Born in the Kentish part of south London, Francis Rose first became interested in botany at the age of six, learning to identify wild plants on country walks with his naturalist grandfather. Biology was unfortunately not on the syllabus of his Roman Catholic school, Xavier College. Even so Francis managed to enrol at Chelsea Polytechnic and then at Queen Mary College, London, where he read Natural Sciences, graduating in botany. In 1953, he received his PhD for a field-based study of lowland bogs in Britain.
After wartime work testing explosives at Woolwich Arsenal, Francis Rose taught engineering science at Gravesend Technical School from 1944 to 1947. In that year he was appointed Lecturer in Botany at Sir John Lass College, and, two years later, at Bedford College, beginning a career-long association with London University. In 1964, he transferred to the university Geography Department as Senior Lecturer in Biogeography.
Being a lone botanist among geographers suited Rose's holistic approach to the environment. "Being a botanist in a geography department is unusual but advantageous," he once said. "It makes you the expert - and geographers are interested in climate, biogeography and all the strands that make up the environment." In 1975 a special post as University Reader in Biogeography was created for him at King's College London, which he occupied until retirement in 1981. He was also a popular tutor for field courses run by the Field Studies Council, and for extra-mural courses at the universities of Oxford and Bristol.
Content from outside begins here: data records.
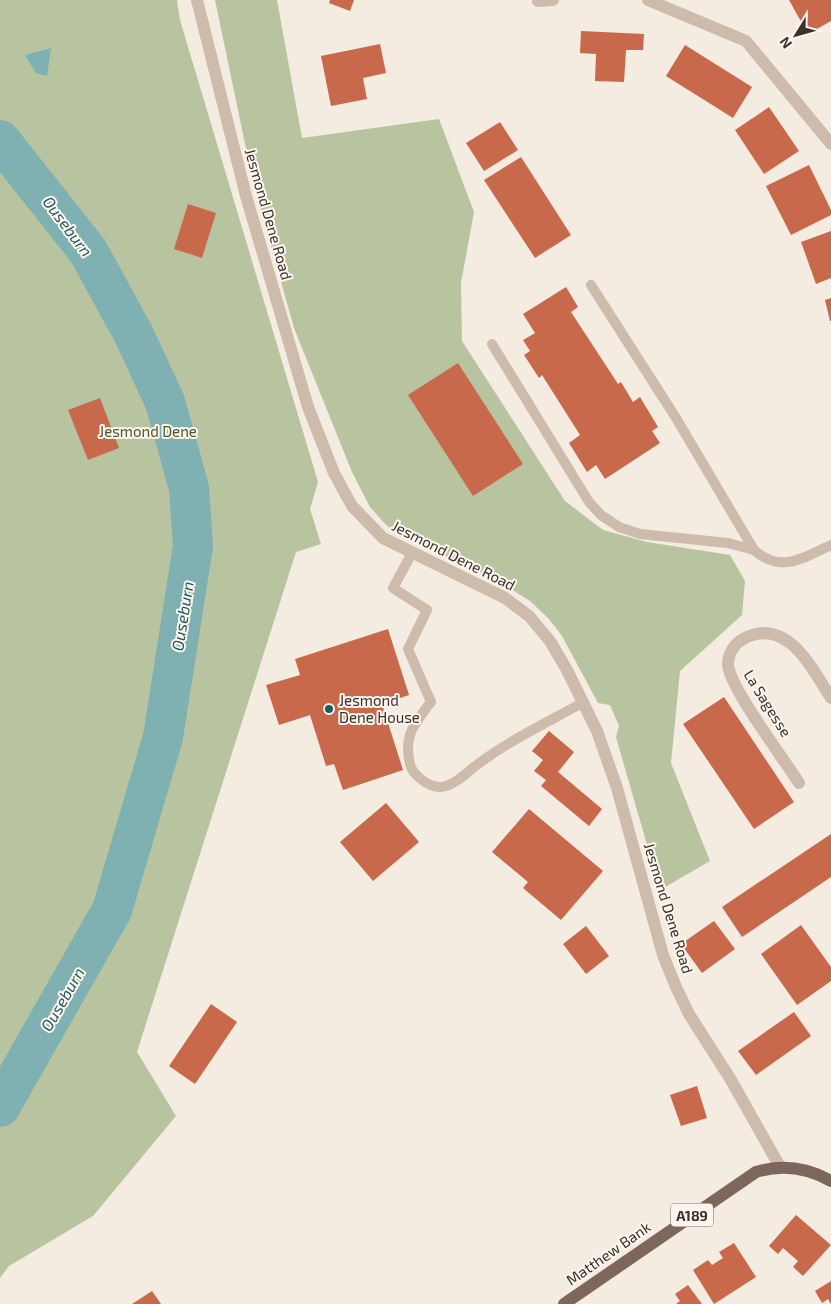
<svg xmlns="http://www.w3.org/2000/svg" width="831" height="1304" font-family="'Exo 2',sans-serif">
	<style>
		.green { fill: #b8c4a0 }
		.water { fill: #7fb0b2 }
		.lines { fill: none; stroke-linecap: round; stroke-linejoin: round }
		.river { stroke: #7fb0b2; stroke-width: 40 }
		.building { fill: #c8694b }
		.lane { stroke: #cdbbac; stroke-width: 10 }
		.street { stroke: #cdbbac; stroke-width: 12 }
		.primary { stroke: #7d675c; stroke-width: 12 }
		.poi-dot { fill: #1f5a5e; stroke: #fbf5ee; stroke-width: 2 }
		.labels { text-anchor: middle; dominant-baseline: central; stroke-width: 4; stroke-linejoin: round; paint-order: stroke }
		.shield { fill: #fbf5ee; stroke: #756b66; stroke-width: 1 }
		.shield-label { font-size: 14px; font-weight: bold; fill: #3b302b }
		.street-label { font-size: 15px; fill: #3b302b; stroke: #fbf5ee }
		.park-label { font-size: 15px; fill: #4a5a2e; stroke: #fbf5ee }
		.poi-label { font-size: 15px; fill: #3b302b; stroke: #fbf5ee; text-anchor: start }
		.water-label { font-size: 16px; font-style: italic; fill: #1f5a5e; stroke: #fbf5ee }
	</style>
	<rect width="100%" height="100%" fill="#f4ebe1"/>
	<g class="green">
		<polygon points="0,0 177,0 180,20 318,482 310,509 321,544 296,552 137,1052 176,1116 93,1216 9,1266 0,1278"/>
		<polygon points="215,0 277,0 302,138 439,119 474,212 461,283 462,341 565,501 603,530 647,542 730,555 745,581 742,615 680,671 671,763 710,861 660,890 616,737 619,726 610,705 598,703 562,636 549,619 530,601 493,578 406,538 386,525 370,507 352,472 294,328 253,182"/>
	</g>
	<polygon class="water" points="51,48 47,76 36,73 25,55"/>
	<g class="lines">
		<polyline class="river" points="0,140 88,251 134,335 165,402 189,488 193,546 163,737 112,910 0,1107"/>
	</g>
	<g class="building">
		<polygon points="330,0 354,0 350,11 329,3"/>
		<polygon points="789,0 831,0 831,21 808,34"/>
		<polygon points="581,31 644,34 643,50 626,50 624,82 595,81 596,54 580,53"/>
		<polygon points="380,44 386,73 363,78 367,99 331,106 321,56"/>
		<polygon points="685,45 752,87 733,118 666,76"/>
		<polygon points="769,107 799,151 764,174 735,130"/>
		<polygon points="500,122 518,150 484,171 466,143"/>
		<polygon points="521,157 571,235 535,258 484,180"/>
		<polygon points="809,165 831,210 831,215 791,235 766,186"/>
		<polygon points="188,204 216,213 202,258 174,249"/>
		<polygon points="831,231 831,278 816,284 801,242"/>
		<polygon points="566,287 578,307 571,312 618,384 621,382 633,402 640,397 658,427 652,431 660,443 605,479 596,465 587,472 569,443 580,435 542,375 539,378 524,355 530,351 523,340 535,333 523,314"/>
		<polygon points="831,298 831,321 830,321 825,300"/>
		<polygon points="458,363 523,464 473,496 408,395"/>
		<polygon points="100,398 119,448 88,460 68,410"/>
		<polygon points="388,629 409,695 382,704 403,770 343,790 334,764 326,766 310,715 279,725 266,685 300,675 295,659"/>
		<polygon points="724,697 794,802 754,829 683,724"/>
		<polygon points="549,731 574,752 558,772 602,809 589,826 541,786 546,780 534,771 543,760 532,751"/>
		<polygon points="386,803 419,842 373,881 340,842"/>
		<polygon points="529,809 603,871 561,920 523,888 528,882 492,852"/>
		<polygon points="831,834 831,877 742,937 722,907"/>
		<polygon points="714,921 735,949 702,973 681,944"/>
		<polygon points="801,925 831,967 831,981 797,1005 761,954"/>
		<polygon points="586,926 609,956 586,974 563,944"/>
		<polygon points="211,1004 237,1022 195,1084 169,1066"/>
		<polygon points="794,1012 811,1036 756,1075 738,1051"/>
		<polygon points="697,1086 707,1118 681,1126 670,1095"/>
		<polygon points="796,1215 831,1245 803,1276 793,1267 798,1261 791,1255 783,1248 778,1254 769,1246"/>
		<polygon points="734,1243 756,1277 714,1304 693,1270 708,1260 712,1265 723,1258 719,1252"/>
		<polygon points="831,1281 831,1304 828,1299 822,1303 815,1291"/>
		<polygon points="688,1285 702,1304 676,1304 680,1301 675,1294"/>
		<polygon points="152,1291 161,1304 132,1304"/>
	</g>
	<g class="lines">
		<g class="lane">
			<path d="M591,285L676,418L754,550C781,574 803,558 831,545"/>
			<polyline points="492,344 589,502 601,515 619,527 640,534 728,543 754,550"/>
			<path d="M412,553L393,588L427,610L408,649L431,702C415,723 403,735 410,764C412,774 427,786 438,787C453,788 467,772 478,764C510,740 548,722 584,702"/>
		</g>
		<g class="street">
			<polyline points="197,0 246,196 308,407 334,473 352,506 383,538 505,598 529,616 550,641 567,670 597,731 617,788 663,955 676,987 689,1014 731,1080 780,1167"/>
			<polyline points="648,0 746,41 831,144"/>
			<polyline points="538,1 553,0"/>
			<path d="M799,783C784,759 730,688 728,665C728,654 734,644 743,639C787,615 812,669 831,698"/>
		</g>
		<path class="primary" d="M564,1304L756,1172C782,1164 808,1168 831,1181"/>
	</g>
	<circle class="poi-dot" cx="329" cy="709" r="5"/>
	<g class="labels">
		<rect class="shield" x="671" y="1203.5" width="42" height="23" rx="4"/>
		<g class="shield-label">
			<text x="692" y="1215">A189</text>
		</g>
		<g class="street-label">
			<text transform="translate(269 214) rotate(74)">Jesmond Dene Road</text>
			<text transform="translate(454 555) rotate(27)">Jesmond Dene Road</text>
			<text transform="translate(768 703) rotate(58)">La Sagesse</text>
			<text transform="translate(669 908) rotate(73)">Jesmond Dene Road</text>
			<text transform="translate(608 1253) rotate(-35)">Matthew Bank</text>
		</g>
		<g class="park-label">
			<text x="148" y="431">Jesmond Dene</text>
		</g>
		<g class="poi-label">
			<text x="339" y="700">Jesmond<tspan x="339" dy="17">Dene House</tspan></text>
		</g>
		<g class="water-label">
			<text transform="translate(68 226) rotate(53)">Ouseburn</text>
			<text transform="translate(182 616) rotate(-81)">Ouseburn</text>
			<text transform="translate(62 999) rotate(-60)">Ouseburn</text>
		</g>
	</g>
	<g transform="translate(796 35) rotate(233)" stroke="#fbf5ee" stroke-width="4" paint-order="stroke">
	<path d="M0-4L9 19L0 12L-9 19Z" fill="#3b302b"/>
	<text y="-8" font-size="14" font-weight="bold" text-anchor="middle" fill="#3b302b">N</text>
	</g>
</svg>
Rose was much involved in nature conservation work. He helped to found the Kent Field Club, and served as secretary and then chairman of the Kent Wildlife Trust in its early days. He was active in the British Bryological Society, the British Lichen Society and the Botanical Society of the British Isles, and was elected as a life member of all three, the only British botanist to be so honoured.
Much of his fieldwork was written up in over 60 detailed reports for the Nature Conservancy Council and other bodies. He had a rare ability to describe a habitat in the round as well as in detail, and in language that appealed to the field naturalist as well as to specialists and conservation bureaucrats.
His immense collection of notebooks forms a unique archive of detailed information on plants and vegetation from the 1940s onwards. Many of them have been transcribed on a computer archive at Sussex University for use in biological monitoring. The originals, together with Rose's herbarium of more than 20,000 specimens of mosses, lichens and vascular plants, are at the National Museum of Wales and in local museums, as is his photo-library of 5,000 slides.
From the 1970s onwards, Rose lived at Liss in rural Hampshire with his wife, Pauline, whom he married in 1943. In 2000 he was appointed MBE for services to botany, and the Wildlife Trust's Christopher Cadbury Medal the following year. In 2003, the Francis Rose Reserve was set up by the Royal Botanical Gardens at Wakehurst Place in West Sussex, in an area rich in Roses's favourite lichens, mosses and filmy-ferns.
His name also lives on in several species of lichens, including Porina rosei or "Francis's Blue-green Lichen".